Authors: David Wessel
The reference wouldn’t have raised an eyebrow in one of his old seminar rooms, but Bernanke wasn’t at Princeton any longer. Bond traders quickly derided him as Helicopter Ben, prompting political cartoons and blog ridicule. One faux ad circulated on the Internet showed a bald, bearded Ben Bernanke action figure in camouflage, getting into a yellow plastic helicopter with a satchel of currency. “Now YOU can drop money out of a helicopter,” it said. But the helicopter line had a more serious effect, prompting bond traders to suspect that Bernanke might be soft on inflation. And that led others to worry that, to erase that perception, he might be tempted to be stingier with credit than he otherwise thought necessary in order to establish his credentials as an inflation fighter.
The metaphor would reappear — appropriately — when the Fed confronted the circumstances that Milton Friedman had envisioned and responded aggressively to the Great Panic. “Big Ben Fires Up the Choppers,” read a
Forbes
December 2008 headline.
Bernanke’s initial appointment to the Fed was for a term that extended to January 31, 2004. In late 2003 he was nominated and confirmed for a full fourteen-year term. About then, Bernanke decided he would stay in Washington more than the couple of years initially planned. Princeton extended his leave of absence. He and Anna sold their house ten minutes from the Princeton campus and bought a town house on Capitol Hill. If he needed any personal evidence of the housing boom, he had only to track his former residence: the Bernankes sold the New Jersey house in June 2004 for $630,000; sixteen months later, it sold again — for $781,000.
In May 2005, in his third year as a Fed governor, Bernanke was still ruminating like an academic economist, not like a man ready to take the controls from Greenspan. His academic training had not included contemplating the month-to-month movements in the economy, a shortcoming he acknowledged publicly. “A part of monetary policymaking for which my background left me imperfectly prepared is what central bankers call ‘current analysis’ …
getting an accurate assessment of the current economic situation,” the synthesis of data, anecdotes, and judgments “to construct a ‘story’ about how the economy is evolving,” he said, contrasting himself to Greenspan, with a public humility that the elder man rarely displayed. “Current analysis is not taught in graduate school, probably for good reason; it seems more amenable to on-the-job training. … It is, nevertheless, an intellectually challenging activity — analogous, it seems to me, to the efforts of a detective to reconstruct a sequence of events from a range of diverse and subtle clues — and I have enjoyed the opportunity to become more proficient at it.”
The candor was disarming, perhaps admirably so. But it was the kind of comment that sowed doubts among Fed watchers that Bernanke had the Greenspan touch for knowing just when to tap the monetary brakes and when to wait. Nonetheless, the doors kept opening for him.
-------------------------
== INSTRUCTIONS TO FOLLOW ==
Translate this sentence from the Bernanke passage into Spanish: "About then, Bernanke decided he would stay in Washington more than the couple of years initially planned."
-------------------------
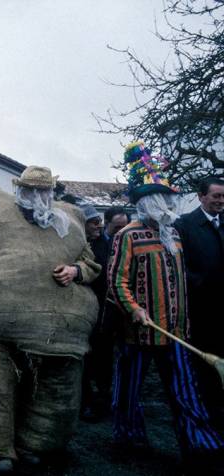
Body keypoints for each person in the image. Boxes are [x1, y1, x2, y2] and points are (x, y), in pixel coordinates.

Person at [0, 166, 101, 473]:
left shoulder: (69, 222)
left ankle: (35, 445)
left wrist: (76, 271)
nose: (36, 197)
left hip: (52, 330)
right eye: (30, 191)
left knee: (48, 392)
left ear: (50, 193)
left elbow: (89, 261)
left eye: (42, 191)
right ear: (20, 190)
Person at [109, 142, 222, 472]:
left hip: (175, 333)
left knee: (187, 393)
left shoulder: (174, 234)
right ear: (147, 202)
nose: (168, 203)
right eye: (162, 198)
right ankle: (128, 441)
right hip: (139, 333)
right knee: (128, 393)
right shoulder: (128, 236)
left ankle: (202, 445)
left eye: (170, 197)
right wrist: (134, 310)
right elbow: (117, 283)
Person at [175, 177, 224, 428]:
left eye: (223, 197)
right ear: (201, 196)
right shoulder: (185, 225)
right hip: (201, 311)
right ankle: (206, 420)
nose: (221, 201)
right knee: (204, 368)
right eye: (216, 196)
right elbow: (178, 267)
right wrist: (202, 282)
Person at [79, 205, 112, 422]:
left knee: (103, 357)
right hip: (81, 309)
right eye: (93, 222)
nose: (98, 225)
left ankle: (102, 399)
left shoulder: (105, 245)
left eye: (98, 221)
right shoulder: (77, 244)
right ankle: (85, 400)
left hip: (103, 308)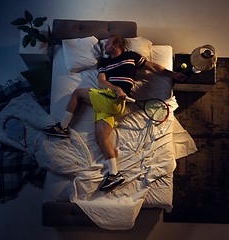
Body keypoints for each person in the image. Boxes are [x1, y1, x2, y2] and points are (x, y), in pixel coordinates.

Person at [43, 35, 187, 191]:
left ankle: (62, 128)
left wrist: (173, 74)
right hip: (108, 100)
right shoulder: (105, 62)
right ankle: (114, 174)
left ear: (116, 45)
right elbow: (101, 82)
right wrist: (116, 88)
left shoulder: (131, 56)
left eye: (107, 44)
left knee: (78, 93)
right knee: (101, 139)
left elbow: (153, 67)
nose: (104, 46)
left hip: (113, 101)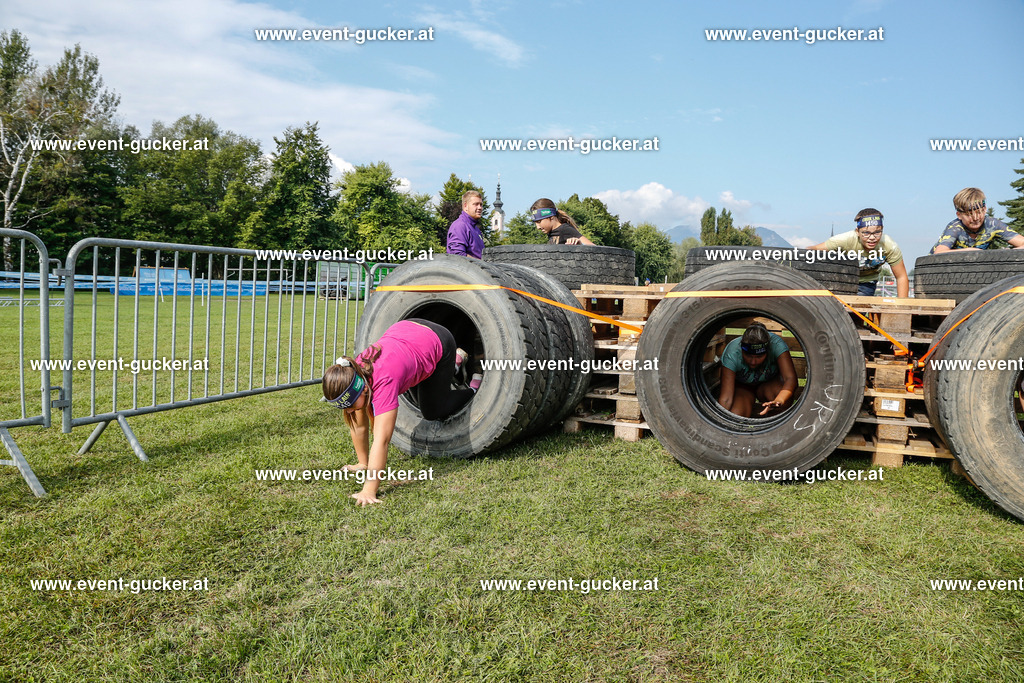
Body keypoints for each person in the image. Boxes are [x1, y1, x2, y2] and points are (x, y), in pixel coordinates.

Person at [322, 318, 481, 506]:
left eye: (349, 404)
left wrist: (369, 490)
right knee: (419, 386)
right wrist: (362, 463)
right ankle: (454, 365)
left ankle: (472, 386)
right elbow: (359, 425)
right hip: (409, 332)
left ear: (363, 389)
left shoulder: (384, 382)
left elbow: (382, 440)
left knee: (432, 409)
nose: (348, 409)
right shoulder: (353, 372)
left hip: (438, 339)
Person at [810, 208, 909, 297]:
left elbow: (901, 276)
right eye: (866, 233)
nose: (872, 238)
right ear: (857, 231)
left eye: (877, 232)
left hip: (867, 282)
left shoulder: (889, 246)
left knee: (857, 314)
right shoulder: (843, 240)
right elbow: (810, 251)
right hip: (842, 279)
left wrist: (902, 307)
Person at [718, 322, 798, 418]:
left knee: (784, 398)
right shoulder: (732, 352)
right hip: (743, 388)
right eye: (748, 355)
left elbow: (790, 378)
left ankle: (774, 427)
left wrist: (779, 400)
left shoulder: (776, 344)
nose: (753, 362)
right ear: (741, 350)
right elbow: (726, 398)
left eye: (759, 356)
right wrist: (719, 422)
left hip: (768, 384)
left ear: (768, 351)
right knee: (736, 414)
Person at [931, 187, 1024, 253]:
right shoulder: (955, 228)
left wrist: (1006, 253)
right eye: (969, 214)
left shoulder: (993, 224)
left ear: (985, 209)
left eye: (979, 212)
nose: (975, 218)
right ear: (959, 215)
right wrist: (971, 251)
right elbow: (939, 252)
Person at [530, 198, 595, 245]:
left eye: (539, 222)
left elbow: (594, 249)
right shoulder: (552, 233)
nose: (537, 227)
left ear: (551, 217)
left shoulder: (565, 229)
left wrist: (580, 245)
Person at [446, 190, 485, 259]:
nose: (480, 208)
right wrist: (482, 264)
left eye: (481, 204)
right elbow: (457, 255)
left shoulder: (476, 229)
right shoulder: (460, 226)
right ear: (465, 206)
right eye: (476, 204)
-------------------------
== TASK RESPONSE ==
Por esas fechas, Bernanke decidió que se quedaría en Washington más tiempo que el par de años previsto inicialmente.